The weekend's winter storm did not discourage college curling in Maine.

For the ninth year, Belfast opened its club to an all-college coed competition in the growing sport of curling.

Eleven teams from nine colleges and universities competed. University of Maine in Orono, Bowdoin College in Brunswick, Unity College, Yale University in New Haven, Conn., Massachusetts Institute of Technology in Cambridge, Mass., Harvard University of Cambridge, Mass., Castleton University in Vermont, Rensselaer Polytechnic Institute in Troy, N.Y. and Rochester Institute of Technology in Rochester, N.Y. curled from 9 a.m.
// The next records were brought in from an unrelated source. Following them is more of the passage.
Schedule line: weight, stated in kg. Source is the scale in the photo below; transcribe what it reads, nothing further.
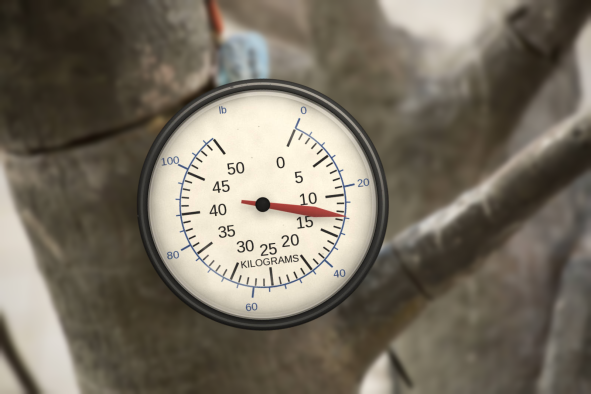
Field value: 12.5 kg
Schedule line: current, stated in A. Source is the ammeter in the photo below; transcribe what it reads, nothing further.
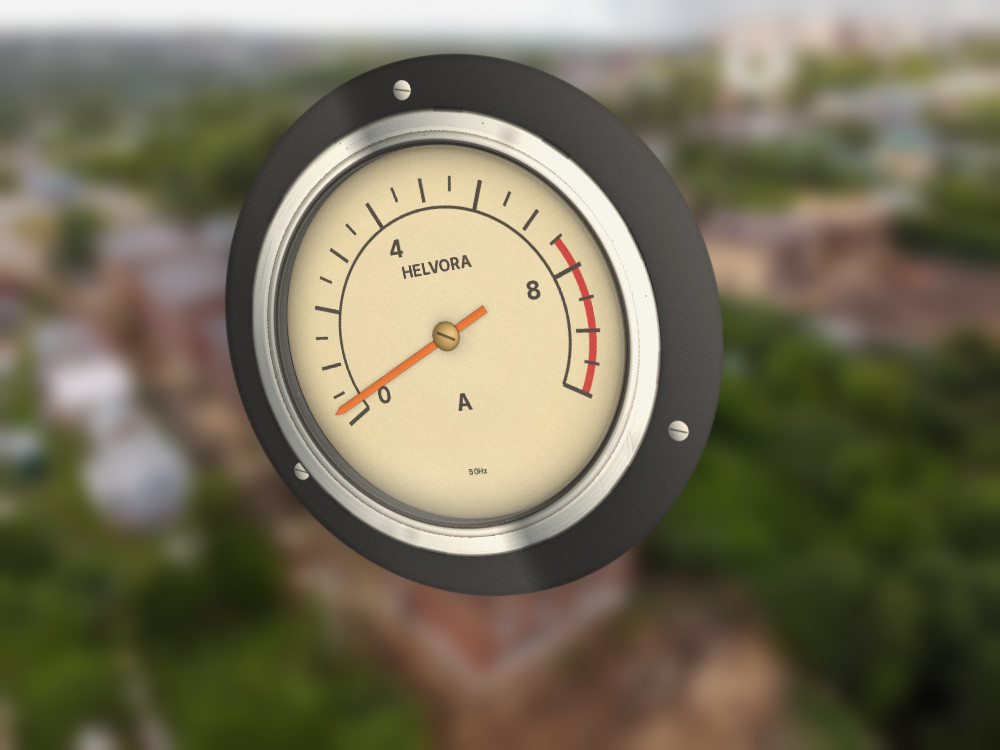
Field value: 0.25 A
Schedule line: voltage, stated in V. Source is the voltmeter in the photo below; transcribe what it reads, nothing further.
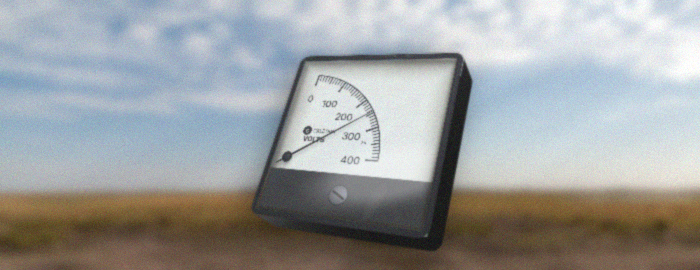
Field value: 250 V
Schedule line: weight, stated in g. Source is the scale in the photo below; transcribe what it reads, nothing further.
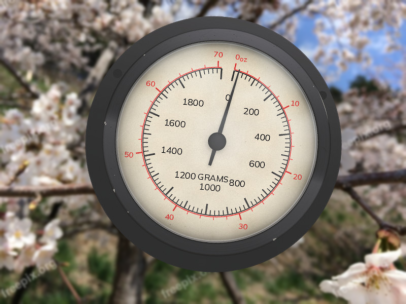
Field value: 20 g
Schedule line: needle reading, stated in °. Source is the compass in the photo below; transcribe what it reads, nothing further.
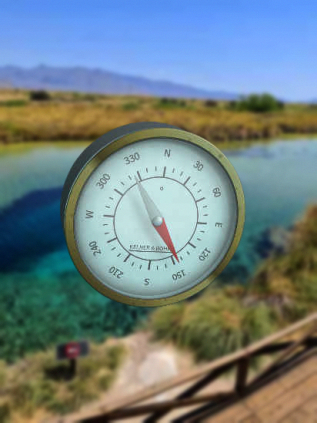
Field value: 145 °
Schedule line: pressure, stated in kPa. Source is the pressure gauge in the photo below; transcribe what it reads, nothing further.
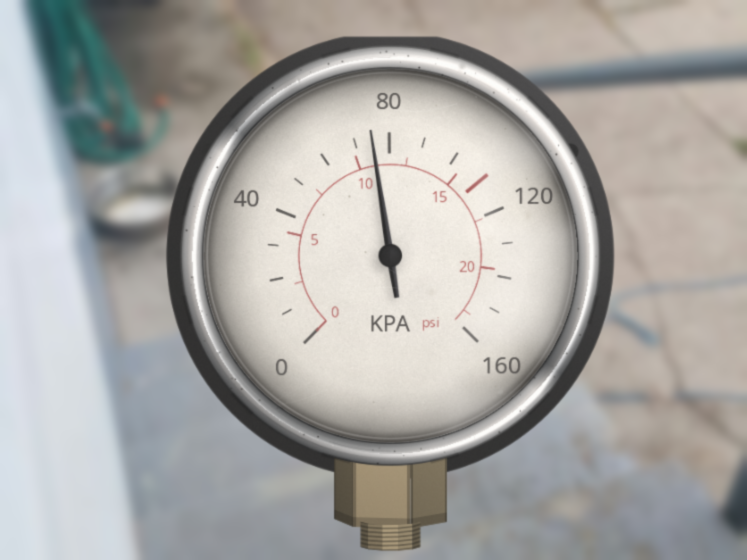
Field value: 75 kPa
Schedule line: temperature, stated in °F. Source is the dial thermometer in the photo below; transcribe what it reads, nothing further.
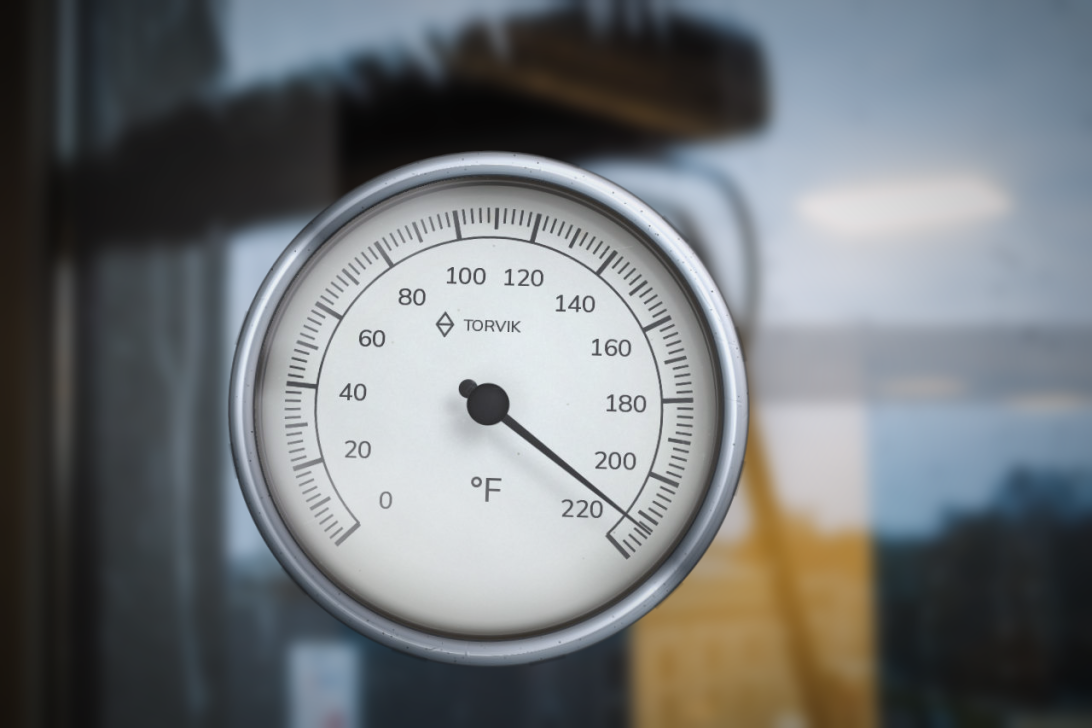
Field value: 213 °F
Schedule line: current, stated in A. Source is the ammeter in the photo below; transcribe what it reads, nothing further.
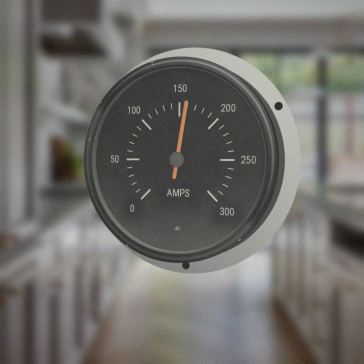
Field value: 160 A
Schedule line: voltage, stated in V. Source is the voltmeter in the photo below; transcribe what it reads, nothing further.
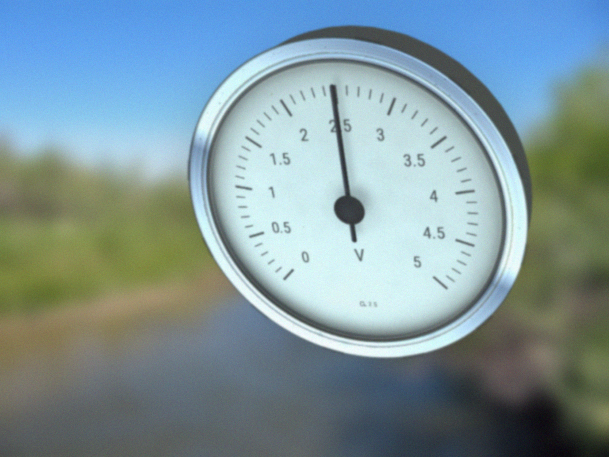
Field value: 2.5 V
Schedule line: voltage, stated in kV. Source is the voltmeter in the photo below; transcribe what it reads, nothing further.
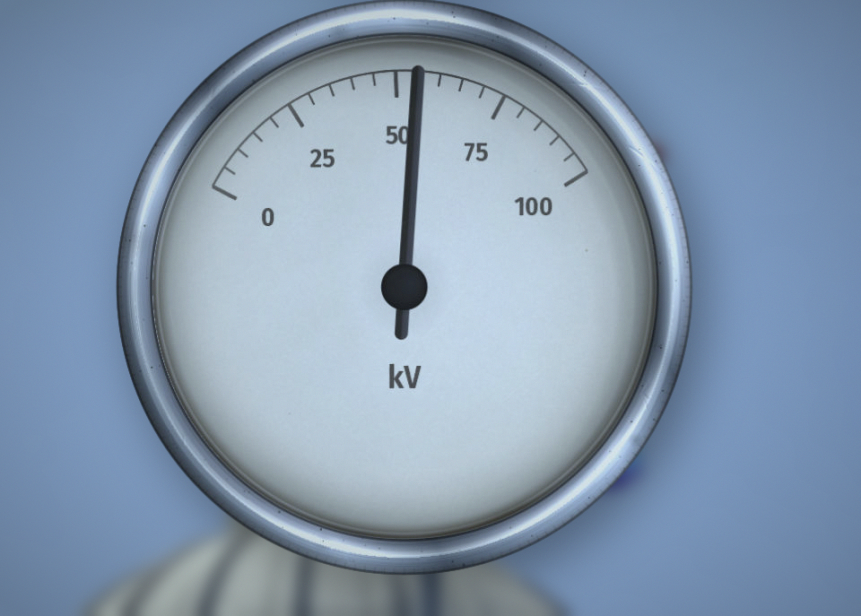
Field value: 55 kV
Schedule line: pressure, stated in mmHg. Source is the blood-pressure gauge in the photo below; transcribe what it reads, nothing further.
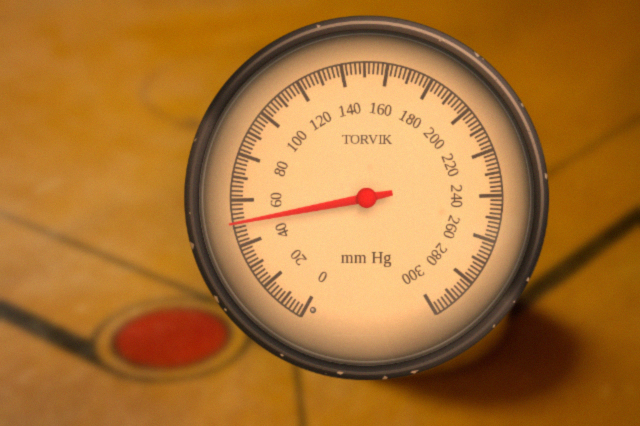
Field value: 50 mmHg
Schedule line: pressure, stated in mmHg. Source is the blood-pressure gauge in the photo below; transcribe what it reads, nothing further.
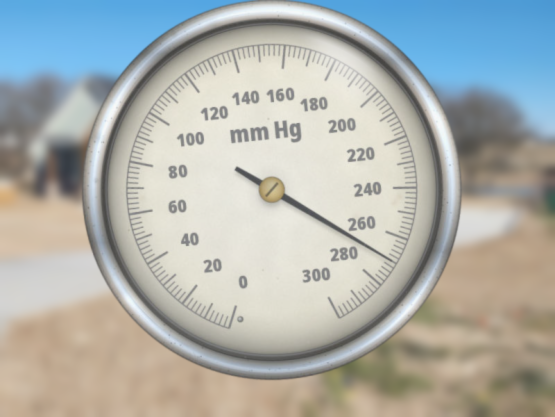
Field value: 270 mmHg
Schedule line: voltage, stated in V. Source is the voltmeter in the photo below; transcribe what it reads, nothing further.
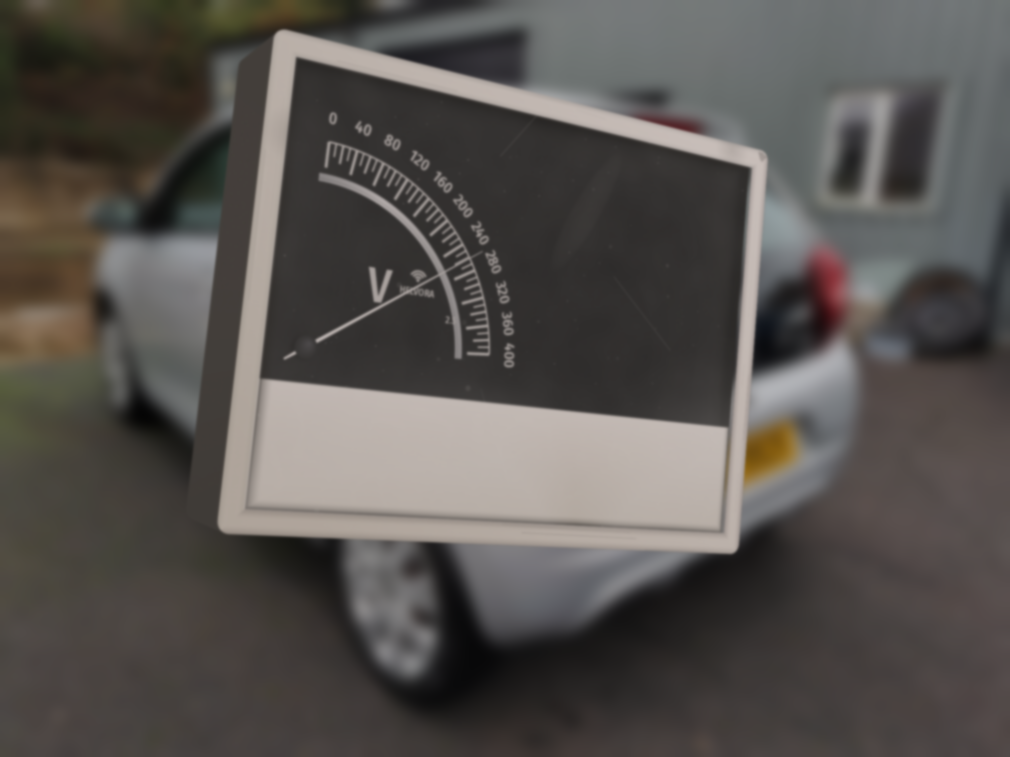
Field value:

Saturday through Sunday morning's semifinals at 8:15 a.m. and the final A, B, and C events at 11 a.m.

Douglas Coffin of the Belfast Curling Club, who also participated for Unity, said since many teams came quite a distance to curl — Troy, N.Y., Boston, Mass., Castleton, Vt and New Haven, Conn. — all but one team elected to stay overnight Sunday and ride out the storm.

After the morning finals, all teams came back to the curling club Sunday night for a huge, convivial storm dinner and tuned into the New England Patriots football playoff game, Coffin said.

The results of the bonspiel included:

A event — MIT beat Bowdoin I.

B Event — RIT beat RPI I.

C event — Bowdoin/RIT beat Unity.

Coffin said Bowdoin was the top Maine college curling team for 2019 and its name will be engraved on the club trophy. Bowdoin also took those honors in 2018, while UMaine had bragging rights in 2017.

The games were played as 4-on-4 with each team member to throw two stones, alternately, for a total of 16 stones. When all 16 stones are thrown, it is referred to as an “end.” Each game consists of eight ends and takes about two hours to play.

The idea is to slide the stone down the sheet of ice and get it to stop inside the circular bull's-eye, known as the “house.” Points are scored for the stones that rest closest to the center of the house at the conclusion of each end.